▶ _Task statement_:
In the forum thread about squares modulo n, which value of y goes with x = 19 when n = 77?

*** Opening of Given passage ***

For instance, if $n = 77$, we choose say $x = 19$, and therefore $y = 53$, so we get $19^2 - 53$. This can be written as $19^2 - 19 \times 2 - 15$, and $2^2 - 4 \times (-15) = 64$ which is a perfect square.

- the prime factorization of $n$ will not be used.

(for the curious, this leads to a factorization of $n$ - the perfect square requirement is necessary otherwise one needs to take square roots modulo $n$)

Thank you
Not quite sure if I understand what your asking, but if we let $x=3$, $y=4$, and $n=5$ we get $x^2\equiv y\mod{n}$.

Now we want $b,c\in\mathbb{N}$ such that $-y=3b+c$. This is impossible however, since the left hand side is negative and the right hand side is positive...

3. You are right, (but $5$ is a prime number). Sorry (I always make that mistake for some reason! $b, c \in \mathbb{Z}$). I'll correct.

*** Close of Given passage ***
*** Opening of Supplied information ***

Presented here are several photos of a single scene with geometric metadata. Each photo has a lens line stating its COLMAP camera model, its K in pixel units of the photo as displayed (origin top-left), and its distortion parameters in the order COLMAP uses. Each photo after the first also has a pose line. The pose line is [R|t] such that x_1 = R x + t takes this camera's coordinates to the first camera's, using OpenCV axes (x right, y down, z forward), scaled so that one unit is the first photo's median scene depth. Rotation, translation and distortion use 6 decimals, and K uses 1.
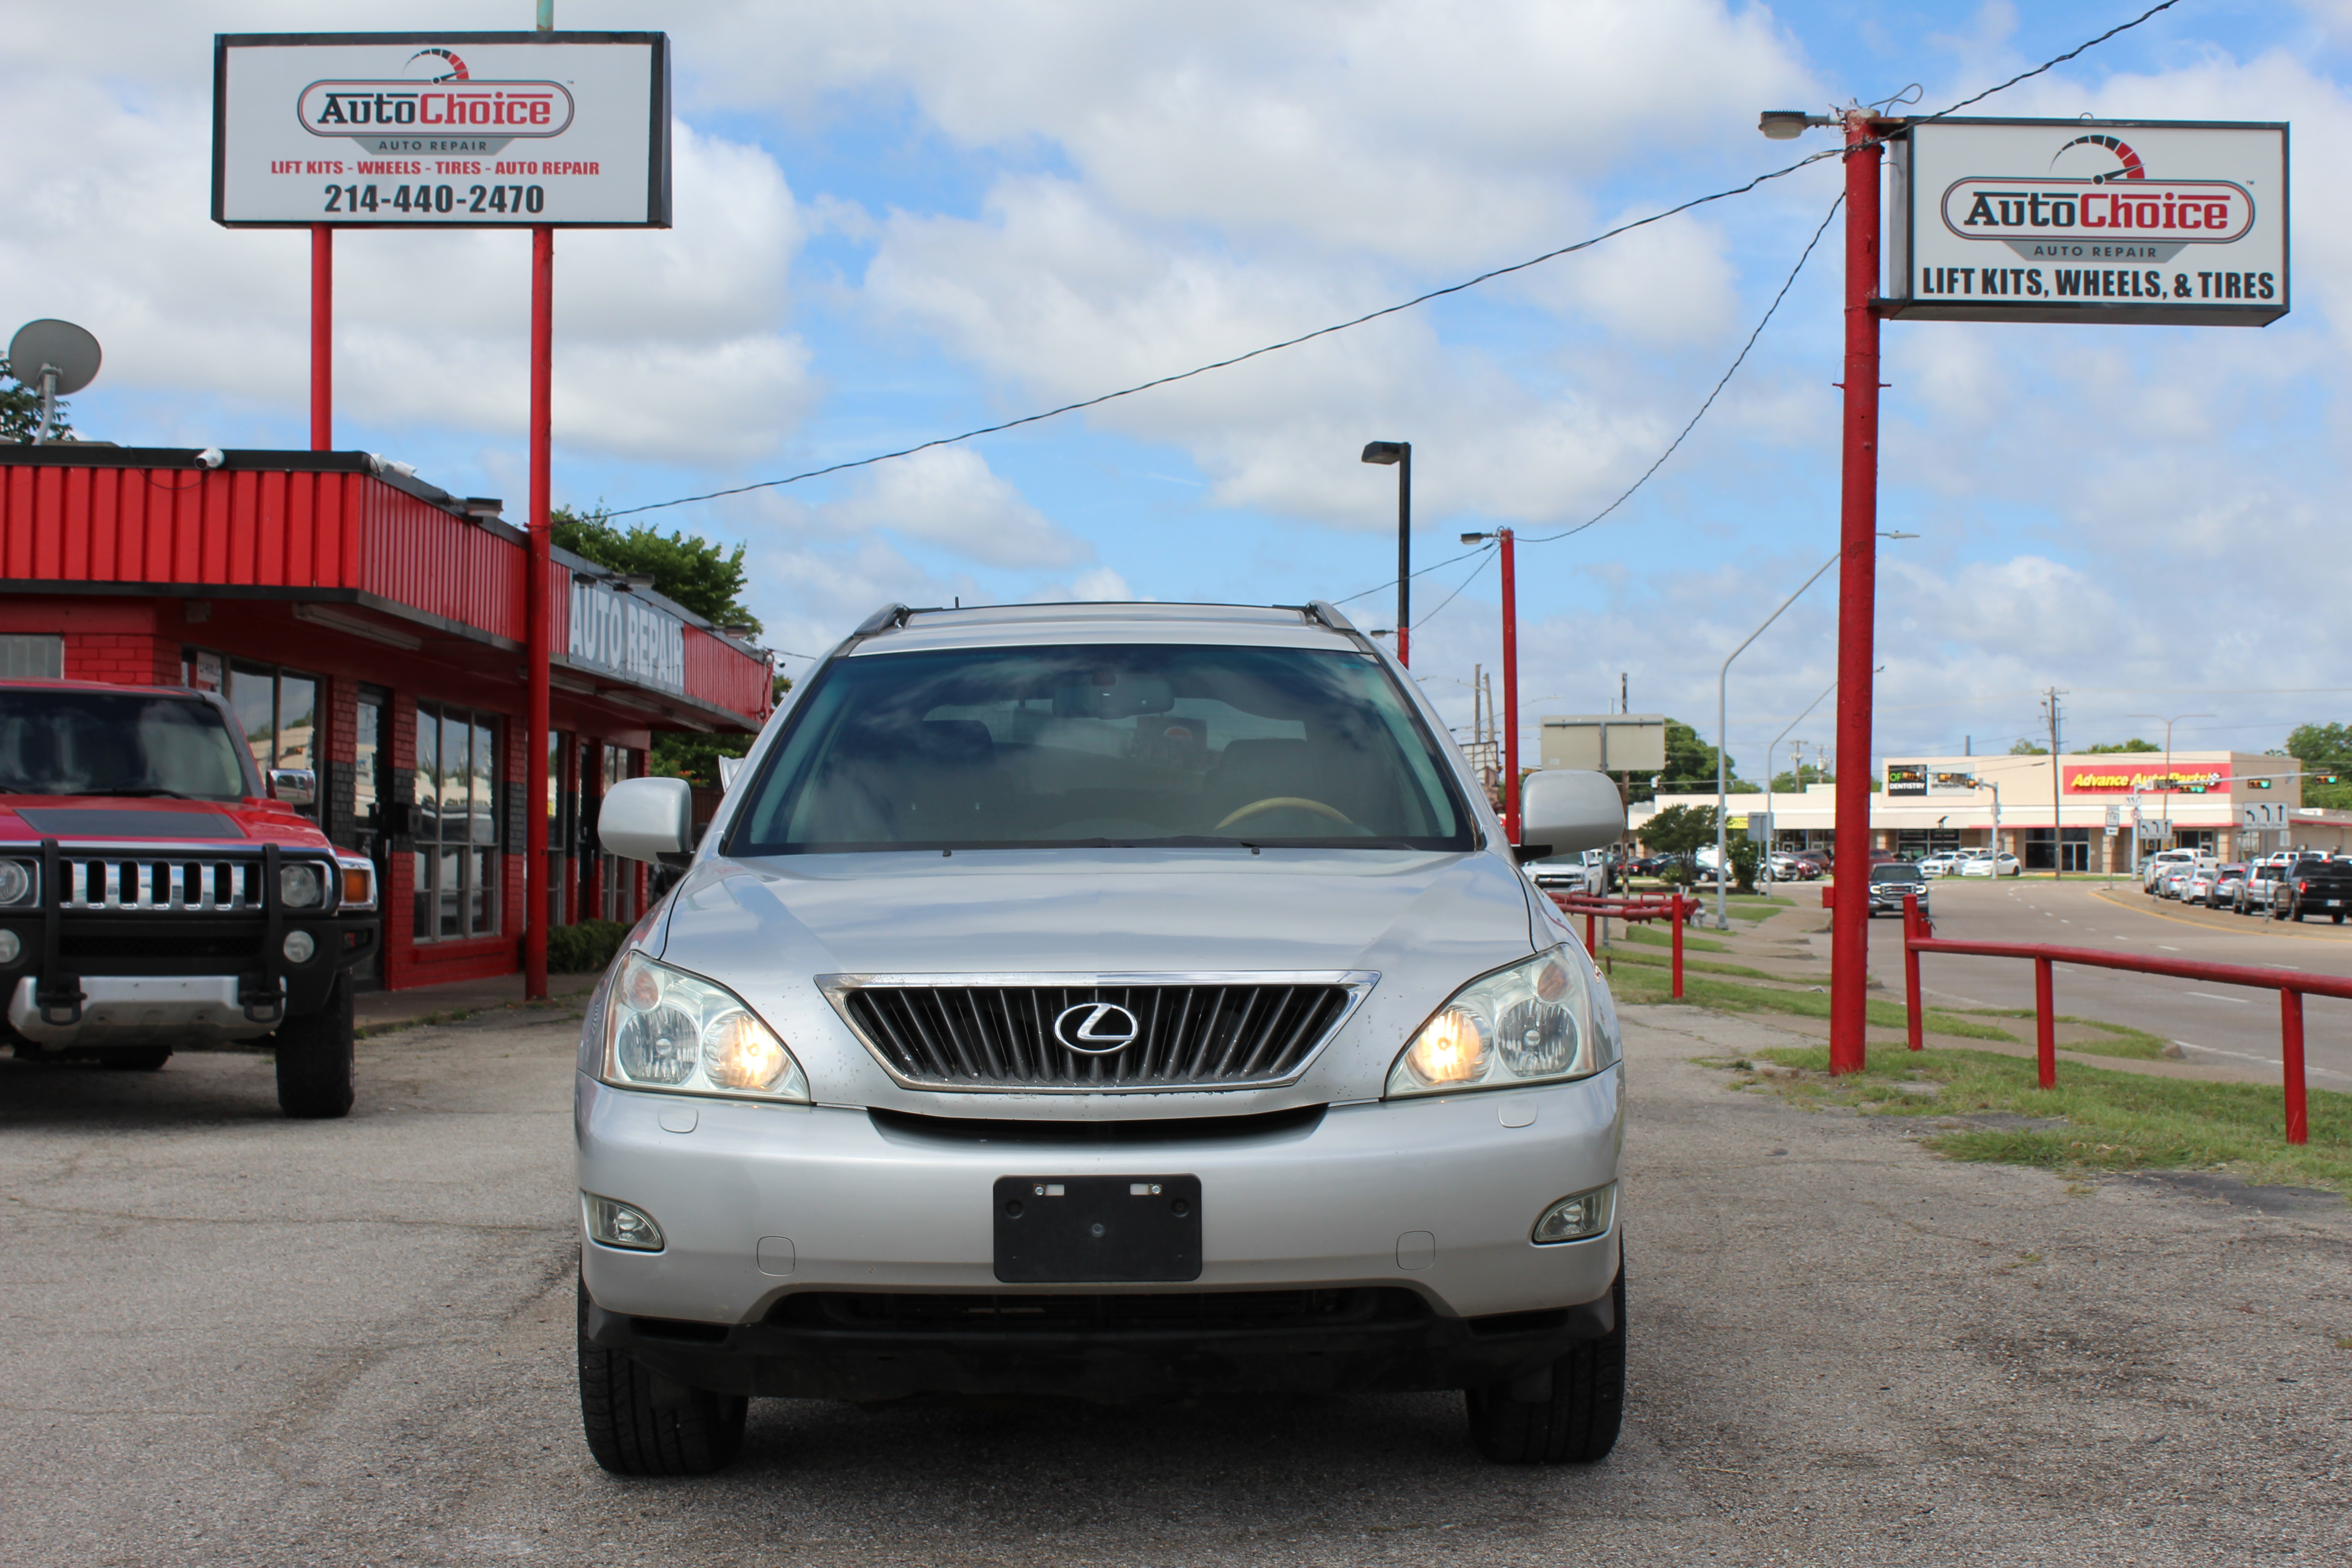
lens RADIAL K [[3237.9, 0, 1176.0], [0, 3237.9, 784.0], [0, 0, 1]] dist [-0.035805, 0.061805]
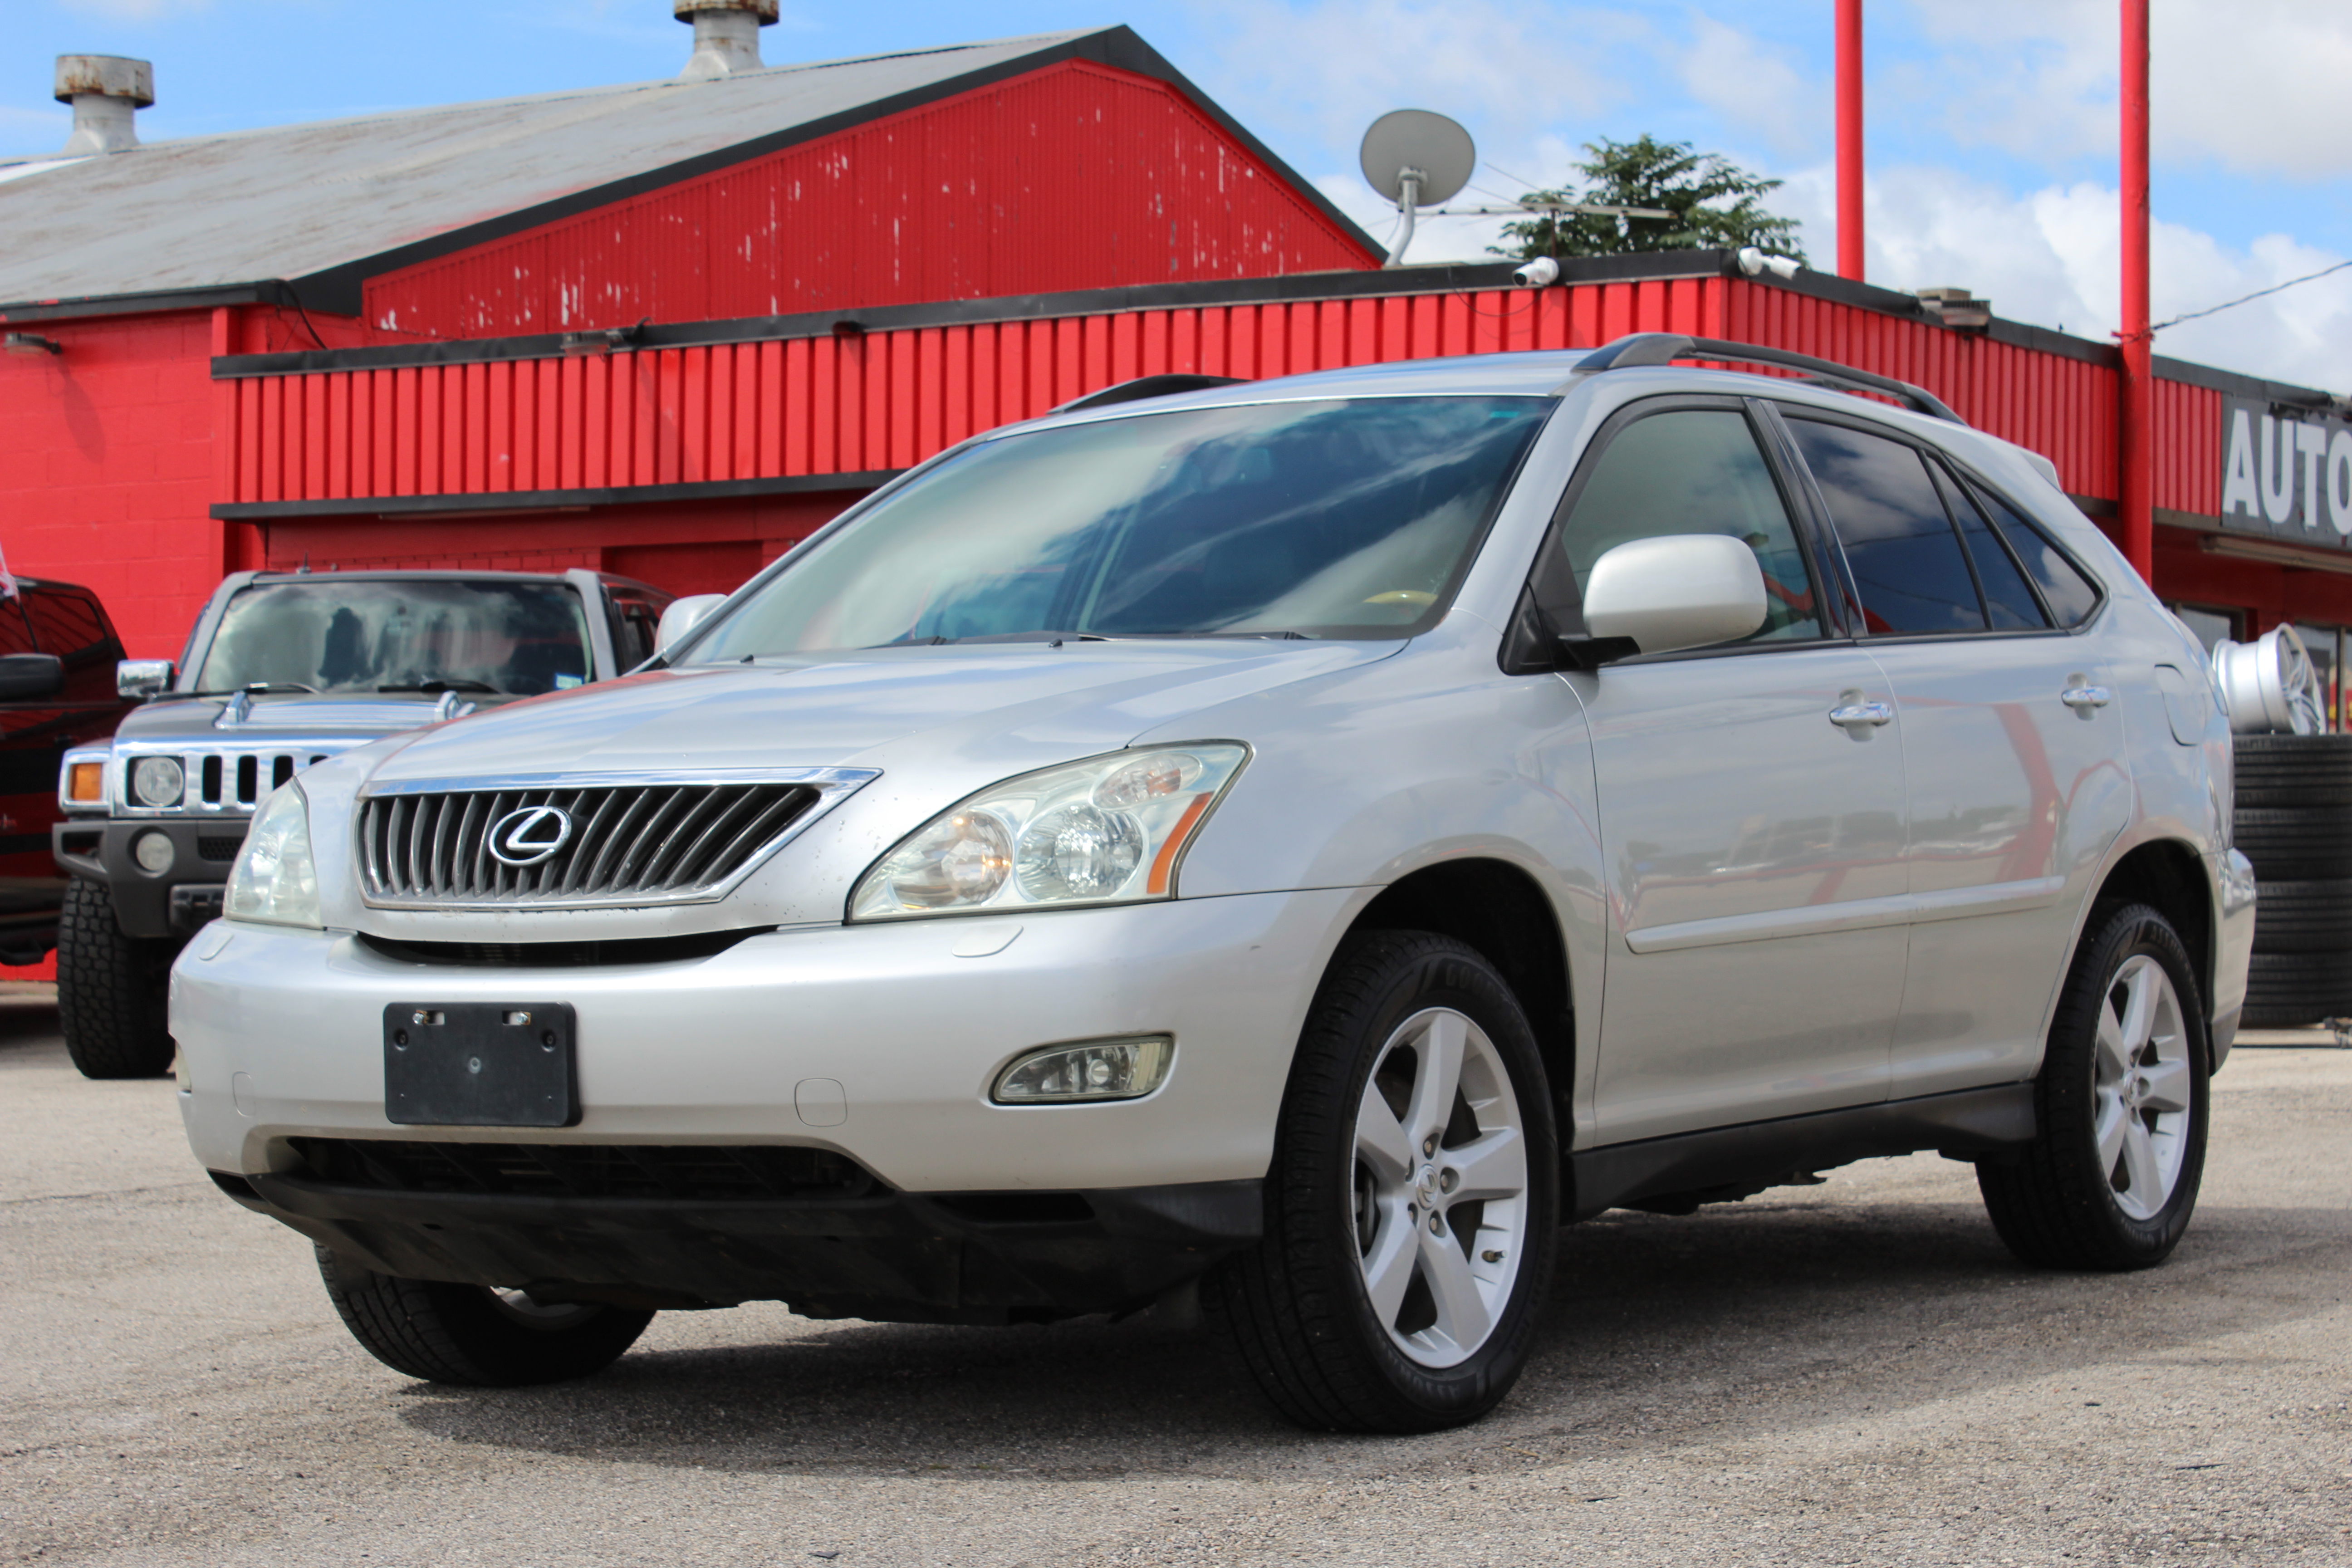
lens RADIAL K [[4701.5, 0, 1176.0], [0, 4701.5, 784.0], [0, 0, 1]] dist [0.071522, 0.035032]
pose [[0.838176, -0.016720, -0.545143, 0.796744], [0.019545, 0.999809, -0.000615, 0.066013], [0.545049, -0.010139, 0.838343, 0.051771]]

*** Close of Supplied information ***

▶ _Your response_:
y = 53